### TEKS
◇ ◇ ◇ ◇ ◇
[caption id="attachment_175369" align="aligncenter" width="680" caption="Ilustrasi/Admin (Shutterstock)"][/caption]
Orang Indonesia dari Balita hingga orangtua, sudah mengenal luar-dalam mengenai tempe. Hampir sudah pernah mencicipinya. Rasanya, enak, gurih, dan bergizi tinggi. Namun, ada yang unik dan menarik ketika teman saya yang bermukim di Jeddah Arab Saudi, Muis, bercerita mengenai “tempe” yang diidentikkan dengan wanita.
Kata dia, satu di antara penyebab terjadinya kasus perkosaan Tenaga Kerja Wanita (TKW) Indonesia di Arab Saudi disebabkan karena “tempe”. Apa iya, kasus perkosaan berkaitan dengan “tempe” yang menjadi favorit pelengkap menu khas Indonesia? Ah, yang benar saja!!!
Tahun 2004 lalu, ketika saya berhadam sebagai petugas haji Indonesia, diundang makan siang bersama di Konsulat Jenderal (Konjen) RI di Jeddah. Ada kelakar sederhana meluncur dari petinggi Konjen RI, saat menyodor tempe.
Tempe itu, kata Konjen disukai orang Arab karena wanita Indonesia diibaratkan dengan “tempe” padat dan sekat, meski godaan lain datang dari seyuman manja yang menggoda nafsu hingga meruntuhkan iman kaum Adam. Banyolan sederhana seperti itu menggiring suasana tawa tidak terbendung, tetapi menciptakan suasana santai dan lebih akrab.
Saat itu, saya belum faham maksud tersirat dari ungkapan itu. Tetapi, kalam tidak diperpanjang karena sajian makan siang sudah tersedia di depan mata, sungguh menggoda selera. Apalagi, ragam lauk yang tersedia ditambah perut sudah keroncongan mengundang nafsu makan, sehingga banyolan Konjen saat itu kurang diperhatikan.
◇ ◇ ◇ ◇ ◇
Rangkaian baris
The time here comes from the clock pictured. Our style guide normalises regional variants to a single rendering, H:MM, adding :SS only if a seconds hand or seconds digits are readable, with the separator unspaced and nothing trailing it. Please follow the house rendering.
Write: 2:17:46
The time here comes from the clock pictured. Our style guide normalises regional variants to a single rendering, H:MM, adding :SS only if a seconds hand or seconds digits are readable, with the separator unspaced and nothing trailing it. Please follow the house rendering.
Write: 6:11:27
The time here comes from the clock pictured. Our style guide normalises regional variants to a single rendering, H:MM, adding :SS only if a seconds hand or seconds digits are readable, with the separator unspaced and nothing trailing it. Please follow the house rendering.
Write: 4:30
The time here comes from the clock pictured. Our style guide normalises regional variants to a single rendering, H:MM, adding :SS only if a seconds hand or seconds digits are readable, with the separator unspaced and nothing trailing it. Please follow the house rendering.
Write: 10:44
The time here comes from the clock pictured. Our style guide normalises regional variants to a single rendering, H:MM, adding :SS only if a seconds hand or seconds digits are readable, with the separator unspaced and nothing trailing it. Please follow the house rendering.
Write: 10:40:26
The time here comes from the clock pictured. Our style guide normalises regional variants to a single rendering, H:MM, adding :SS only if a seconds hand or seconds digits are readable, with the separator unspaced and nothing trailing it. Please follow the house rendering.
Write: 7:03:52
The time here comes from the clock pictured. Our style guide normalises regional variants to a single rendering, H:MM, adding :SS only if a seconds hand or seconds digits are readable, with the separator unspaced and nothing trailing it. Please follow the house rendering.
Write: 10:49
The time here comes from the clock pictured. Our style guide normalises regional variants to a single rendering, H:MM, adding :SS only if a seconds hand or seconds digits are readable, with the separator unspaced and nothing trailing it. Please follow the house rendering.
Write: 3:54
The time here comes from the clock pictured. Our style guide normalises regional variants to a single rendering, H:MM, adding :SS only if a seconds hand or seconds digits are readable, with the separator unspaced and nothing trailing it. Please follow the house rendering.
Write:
◇ ◇ ◇ ◇ ◇
### DAFTAR TUGAS
(1) Menurut teks tentang tempe, mengapa penulis tidak memperpanjang pembicaraan soal banyolan Konjen saat makan siang itu? Jawab dalam satu sampai tiga kalimat.
(2) Tolong lanjutkan teks tentang tempe setelah kalimat terakhirnya.

### JAWABAN LATIHAN
(1) Pembicaraan tidak diperpanjang karena sajian makan siang sudah tersedia di depan mata dan sangat menggoda selera. Ragam lauk yang ada, ditambah perut yang sudah keroncongan, membangkitkan nafsu makan sehingga banyolan Konjen kurang diperhatikan.

(2)
Usai makan, Konjen mengajak saya dan beberapa teman ingin melihat kondisi riil ruangan tempat penampungan TKW bermasalah di Konjen RI Jeddah. Di sana, saya kaget dan terenyuh saat menyaksikan kondisi TKW yang bermasalah. Sebagian besar dari mereka berusia muda belia. Bahkan, beberapa TKW dari Jawa Barat ada yang berusia 13 tahun.
Protes saya ketika itu, bukan karena wanita Indonesia itu padat seperti tempe, tetapi ikhwal itu karena eksploitasi anak dibawah umur. Siapa sih yang tega mengirim gadis mungil dan polos mengais rejeki ke luar negeri, padahal bekal keterampilan yang dimiliki masih minim. Siapa sih yang tidak tergoda dengan “daun muda”, padat plus wajah cantik memesona, kecuali iman yang kuat terpatri kukuh dalam hati.
Di tempat penampungan itu, sebagian ada juga kaum Hawa yang berusia paruh baya dan sudah berumah-tangga yang mengais rejeksi di negeri jauh. Namun, kondisi itu masih lebih baik ketimbang yang lari dari majikannya dengan berbagai ragam persoalan. Ada yang diperkosa majikannya, tidak dibayarkan sebagian gaji, bahkan ada yang kerja rodi, disiksa, dan lainnya. Mereka keluar dari rumah majikan hingga terlunta-lunta tidak tahu hendak kemana.
Kadang mereka bisa berlindung pada majikan lain yang lebih baik. Tetapi, ada juga yang jatuh tertimpa tangga, sebagian ada yang berlindung pada sesama pekerja Indonesia. Maka tidak heran jika seorang laki-laki Indonesia di Arab Saudi banyak yang beristri lebih dari satu. Karena kalau seorang perempuan sudah diikat dengan tali pernikahan, meski harus menghadapi masalah dengan istri tua dan lainnya akan jauh lebih aman karena mantan majikan tidak akan berani mengganggunya lagi.
Cara itu cukup ampuh untuk menghindari kejaran majikan yang nakal dan kejam, tetapi persoalan lain akan muncul ketidakakuran antara istri tua dan istri muda. Apalagi, menghadapi hidup bersama dalam sebuah rumah sempit bersama anak.
Moratorium yang diberlakukan kepada TKW Indonesia di Arab Saudi, diakui sebagai satu solusi terbaik, sekaligus pembelajaran bagi Pemerintah RI, serta perusahaan yang mengirim TKW di Arab Saudi. Ini bentuk perlindungan terhadap TKW sebelum ada aqat kerjasama yang lebih manusiawi.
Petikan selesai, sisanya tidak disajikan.